Stored records

******

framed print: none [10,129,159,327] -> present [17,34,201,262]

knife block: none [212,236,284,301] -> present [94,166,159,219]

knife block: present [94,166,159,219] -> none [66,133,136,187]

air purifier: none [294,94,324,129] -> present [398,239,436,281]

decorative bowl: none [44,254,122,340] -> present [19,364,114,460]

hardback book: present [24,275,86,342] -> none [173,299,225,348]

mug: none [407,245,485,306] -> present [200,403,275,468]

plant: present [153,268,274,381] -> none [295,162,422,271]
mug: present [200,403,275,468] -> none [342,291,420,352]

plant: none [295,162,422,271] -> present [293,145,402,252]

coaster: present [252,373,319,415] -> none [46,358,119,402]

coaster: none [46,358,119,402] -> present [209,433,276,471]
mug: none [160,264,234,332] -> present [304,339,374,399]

******

The problem: Your answer must be the line with "coaster: none [46,358,119,402]" and all lines after it through the final line of the entries, copied exactly and with nothing added.

Answer area:
coaster: none [46,358,119,402] -> present [209,433,276,471]
mug: none [160,264,234,332] -> present [304,339,374,399]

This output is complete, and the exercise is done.